Sweet Solitude

“When from our better selves we have too long

Been parted by the hurrying world, and droop,

                                   Sick of its business, of its pleasures tired,

           How gracious, how benign, is Solitude;

                                   How potent a mere image of her sway”

     With a poets mind, heart, and gift for words, William Wordsworth, in his opus “Intimations of Immortality,” gives expression in the 18th century to a reality that characterizes much of our lives today. It is a timeless truth he pens when he states that we are parted from our “better selves” by the business and pleasures of the “hurrying world.” The often frenetic nature of our lives can cause us to lose touch with our soul, the deep, sacred center of ourselves.    

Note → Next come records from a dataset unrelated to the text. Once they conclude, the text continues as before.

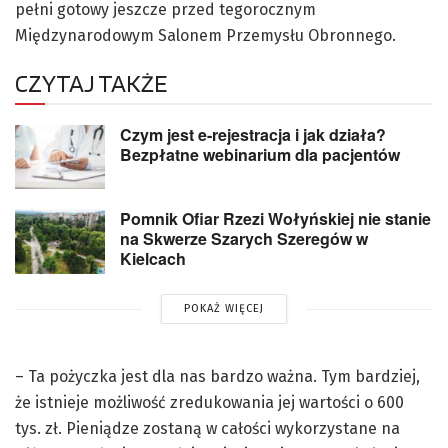
pełni gotowy jeszcze przed tegorocznym
Międzynarodowym Salonem Przemysłu Obronnego.
CZYTAJ TAKŻE
Czym jest e-rejestracja i jak działa?
Bezpłatne webinarium dla pacjentów
Pomnik Ofiar Rzezi Wołyńskiej nie stanie
na Skwerze Szarych Szeregów w
Kielcach
POKAŻ WIĘCEJ
– Ta pożyczka jest dla nas bardzo ważna. Tym bardziej,
że istnieje możliwość zredukowania jej wartości o 600
tys. zł. Pieniądze zostaną w całości wykorzystane na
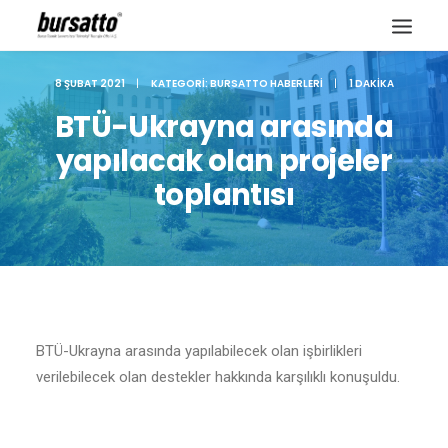
8 ŞUBAT 2021
|
KATEGORI:
BURSATTO HABERLERI
|
1 DAKIKA
BTÜ-Ukrayna arasında
yapılacak olan projeler
toplantısı
BTÜ-Ukrayna arasında yapılabilecek olan işbirlikleri
Site içi arama
verilebilecek olan destekler hakkında karşılıklı konuşuldu.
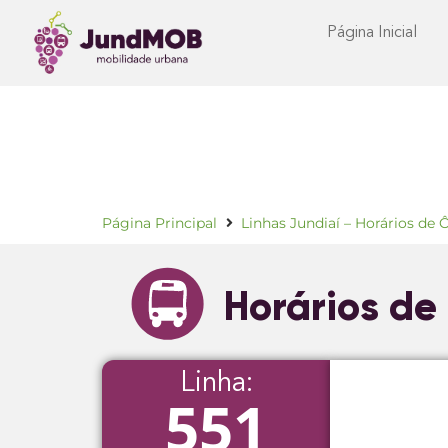
Página Inicial
Página Principal
Linhas Jundiaí – Horários de 
Horários de
Linha:
551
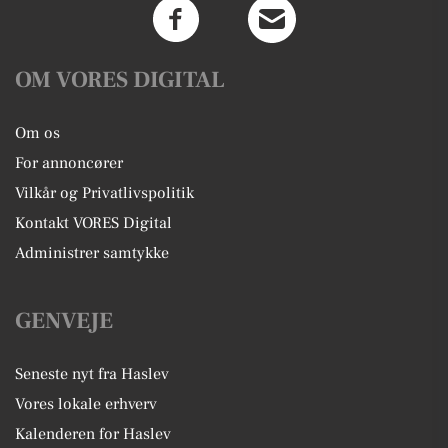
OM VORES DIGITAL
Om os
For annoncører
Vilkår og Privatlivspolitik
Kontakt VORES Digital
Administrer samtykke
GENVEJE
Seneste nyt fra Haslev
Vores lokale erhverv
Kalenderen for Haslev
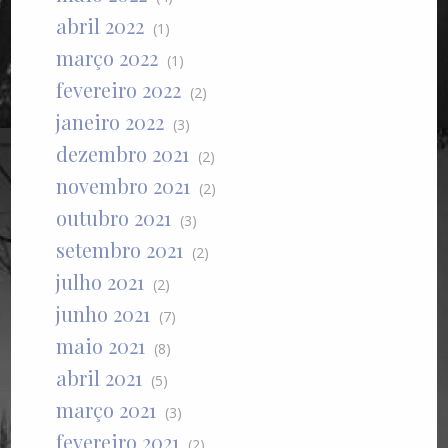
abril 2022
(1)
março 2022
(1)
fevereiro 2022
(2)
janeiro 2022
(3)
dezembro 2021
(2)
novembro 2021
(2)
outubro 2021
(3)
setembro 2021
(2)
julho 2021
(2)
junho 2021
(7)
maio 2021
(8)
abril 2021
(5)
março 2021
(3)
fevereiro 2021
(2)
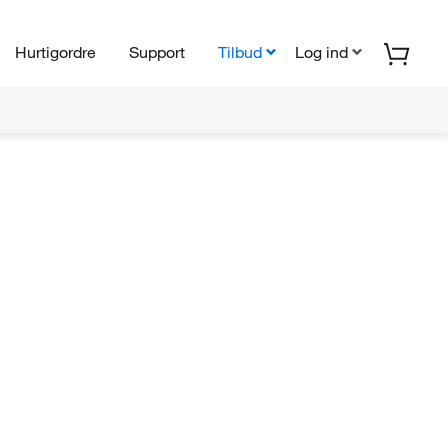
Hurtigordre
Support
Tilbud
Log ind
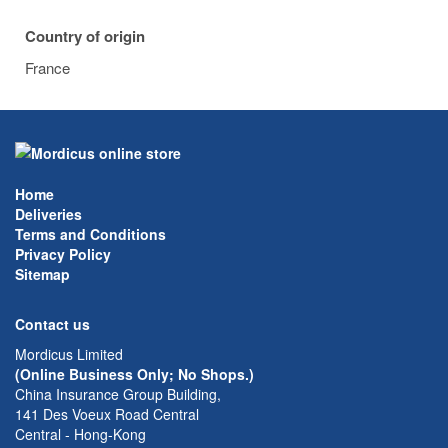
Country of origin
France
Home
Deliveries
Terms and Conditions
Privacy Policy
Sitemap
Contact us
Mordicus Limited
(Online Business Only; No Shops.)
China Insurance Group Building,
141 Des Voeux Road Central
Central - Hong-Kong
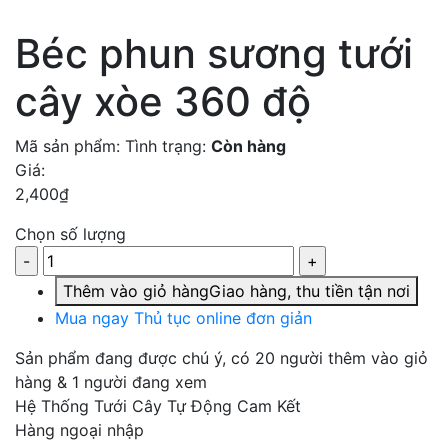
Béc phun sương tưới
cây xòe 360 độ
Mã sản phẩm:
Tình trạng:
Còn hàng
Giá:
2,400
₫
Chọn số lượng
Thêm vào giỏ hàng
Giao hàng, thu tiền tận nơi
Mua ngay
Thủ tục online đơn giản
Sản phẩm đang được chú ý
, có 20 người thêm vào giỏ
hàng & 1 người đang xem
Hệ Thống Tưới Cây Tự Động Cam Kết
Hàng ngoại nhập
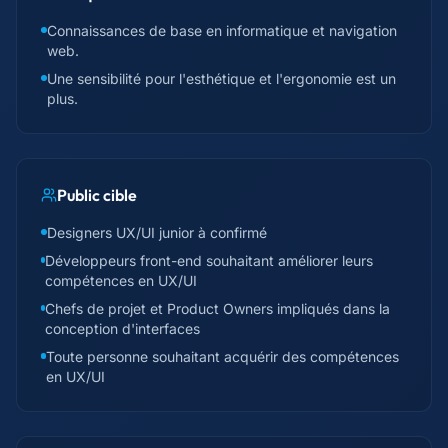
Connaissances de base en informatique et navigation
web.
Une sensibilité pour l'esthétique et l'ergonomie est un
plus.
Public cible
Designers UX/UI junior à confirmé
Développeurs front-end souhaitant améliorer leurs
compétences en UX/UI
Chefs de projet et Product Owners impliqués dans la
conception d'interfaces
Toute personne souhaitant acquérir des compétences
en UX/UI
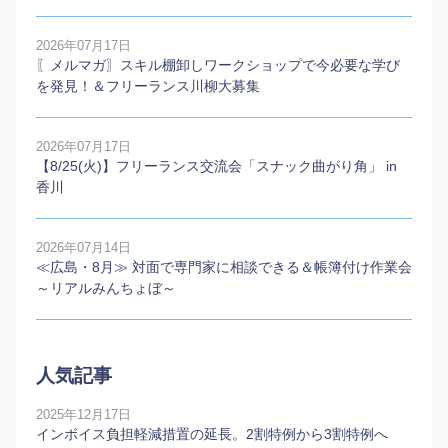
2026年07月17日
〖メルマガ〗スキル棚卸しワークショップで今必要な学び
を発見！＆フリーランス川柳大募集
2026年07月17日
【8/25(火)】フリーランス交流会「スナック曲がり角」 in
香川
2026年07月14日
≪広島・8月≫ 対面で専門家に相談できる＆帳簿付け作業会
～リアルみんちょぼ～
人気記事
2025年12月17日
インボイス負担軽減措置の延長。2割特例から3割特例へ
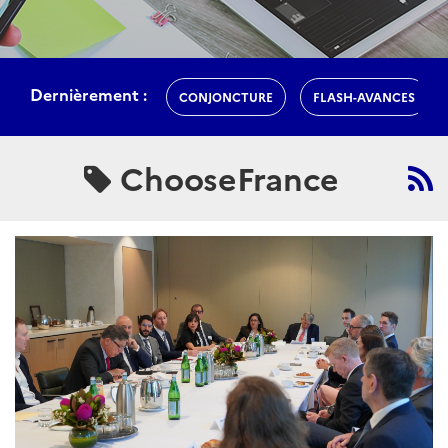
Dernièrement :
CONJONCTURE
FLASH-AVANCES
ChooseFrance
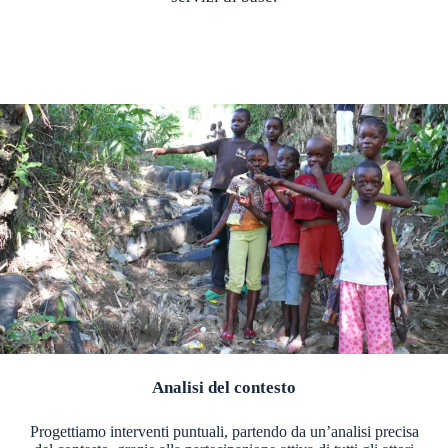
Analisi del contesto
Progettiamo interventi puntuali, partendo da un’analisi precisa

     The solitude Wordsworth writes about is not isolation or separation from others, but a restful grounding in what former United Nations Secretary General and mystic Dag Hammerskjold refers to as a still point surrounded by silence. When we have too long been parted from this soulful dimension of ourselves, the words we speak begin to sound like noise, and the actions we undertake can feel chaotic. In this condition of inner-alienation, we lose focus, become scattered, and can experience a lack of meaning and motivation – did someone say depression?!

     The conversations and interactions we must be engaged in to survive and thrive in the world can, if we are out of touch with our soul, cause us to teeter on the brink of a psychological/spiritual malaise. The stillness and quiet that are the correctives for this condition are often difficult to abide, for noise and activity are the way we avoid being with ourselves – the very “solitude” necessary to maintain our sanity in a crazy busy world.

     To be silent and still, even for a short time, requires discipline and a degree of self-acceptance despite our imperfections. But we do not have to spend long hours being silent and still to become spiritually healthy, for the “mere image of her sway,” the very thought of solitude’s sweetness, can be salve for our souls.